Arrange every line of the records below as a Markdown table with the columns Row and Line, numbering each row and skipping blank lines.

Stored items:
——————————
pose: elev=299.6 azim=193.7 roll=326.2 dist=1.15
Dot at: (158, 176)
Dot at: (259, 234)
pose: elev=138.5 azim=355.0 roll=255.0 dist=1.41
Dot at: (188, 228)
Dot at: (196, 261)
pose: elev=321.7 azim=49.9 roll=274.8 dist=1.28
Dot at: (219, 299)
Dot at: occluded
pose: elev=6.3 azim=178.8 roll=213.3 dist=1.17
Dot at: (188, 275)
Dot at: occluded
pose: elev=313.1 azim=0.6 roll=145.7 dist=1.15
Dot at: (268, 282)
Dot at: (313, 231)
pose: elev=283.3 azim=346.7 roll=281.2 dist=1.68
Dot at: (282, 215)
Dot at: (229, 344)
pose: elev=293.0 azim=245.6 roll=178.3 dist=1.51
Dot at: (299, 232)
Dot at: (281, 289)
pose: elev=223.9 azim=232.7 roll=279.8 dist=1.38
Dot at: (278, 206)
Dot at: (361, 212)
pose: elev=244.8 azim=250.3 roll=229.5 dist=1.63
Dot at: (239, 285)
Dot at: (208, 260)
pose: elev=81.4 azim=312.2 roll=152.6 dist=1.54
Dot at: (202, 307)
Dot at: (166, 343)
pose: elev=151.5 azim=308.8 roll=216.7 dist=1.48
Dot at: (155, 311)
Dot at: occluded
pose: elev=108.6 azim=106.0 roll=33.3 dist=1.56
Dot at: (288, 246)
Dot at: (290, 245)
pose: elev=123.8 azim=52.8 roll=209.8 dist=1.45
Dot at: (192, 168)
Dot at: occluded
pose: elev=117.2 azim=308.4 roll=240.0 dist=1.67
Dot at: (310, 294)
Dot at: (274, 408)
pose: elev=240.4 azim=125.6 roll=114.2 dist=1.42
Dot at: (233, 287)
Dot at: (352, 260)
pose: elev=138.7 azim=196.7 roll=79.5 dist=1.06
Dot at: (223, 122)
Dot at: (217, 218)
——————————
WRITTEN SOLUTION —
| Row | Line |
|---|---|
| 1 | pose: elev=299.6 azim=193.7 roll=326.2 dist=1.15 |
| 2 | Dot at: (158, 176) |
| 3 | Dot at: (259, 234) |
| 4 | pose: elev=138.5 azim=355.0 roll=255.0 dist=1.41 |
| 5 | Dot at: (188, 228) |
| 6 | Dot at: (196, 261) |
| 7 | pose: elev=321.7 azim=49.9 roll=274.8 dist=1.28 |
| 8 | Dot at: (219, 299) |
| 9 | Dot at: occluded |
| 10 | pose: elev=6.3 azim=178.8 roll=213.3 dist=1.17 |
| 11 | Dot at: (188, 275) |
| 12 | Dot at: occluded |
| 13 | pose: elev=313.1 azim=0.6 roll=145.7 dist=1.15 |
| 14 | Dot at: (268, 282) |
| 15 | Dot at: (313, 231) |
| 16 | pose: elev=283.3 azim=346.7 roll=281.2 dist=1.68 |
| 17 | Dot at: (282, 215) |
| 18 | Dot at: (229, 344) |
| 19 | pose: elev=293.0 azim=245.6 roll=178.3 dist=1.51 |
| 20 | Dot at: (299, 232) |
| 21 | Dot at: (281, 289) |
| 22 | pose: elev=223.9 azim=232.7 roll=279.8 dist=1.38 |
| 23 | Dot at: (278, 206) |
| 24 | Dot at: (361, 212) |
| 25 | pose: elev=244.8 azim=250.3 roll=229.5 dist=1.63 |
| 26 | Dot at: (239, 285) |
| 27 | Dot at: (208, 260) |
| 28 | pose: elev=81.4 azim=312.2 roll=152.6 dist=1.54 |
| 29 | Dot at: (202, 307) |
| 30 | Dot at: (166, 343) |
| 31 | pose: elev=151.5 azim=308.8 roll=216.7 dist=1.48 |
| 32 | Dot at: (155, 311) |
| 33 | Dot at: occluded |
| 34 | pose: elev=108.6 azim=106.0 roll=33.3 dist=1.56 |
| 35 | Dot at: (288, 246) |
| 36 | Dot at: (290, 245) |
| 37 | pose: elev=123.8 azim=52.8 roll=209.8 dist=1.45 |
| 38 | Dot at: (192, 168) |
| 39 | Dot at: occluded |
| 40 | pose: elev=117.2 azim=308.4 roll=240.0 dist=1.67 |
| 41 | Dot at: (310, 294) |
| 42 | Dot at: (274, 408) |
| 43 | pose: elev=240.4 azim=125.6 roll=114.2 dist=1.42 |
| 44 | Dot at: (233, 287) |
| 45 | Dot at: (352, 260) |
| 46 | pose: elev=138.7 azim=196.7 roll=79.5 dist=1.06 |
| 47 | Dot at: (223, 122) |
| 48 | Dot at: (217, 218) |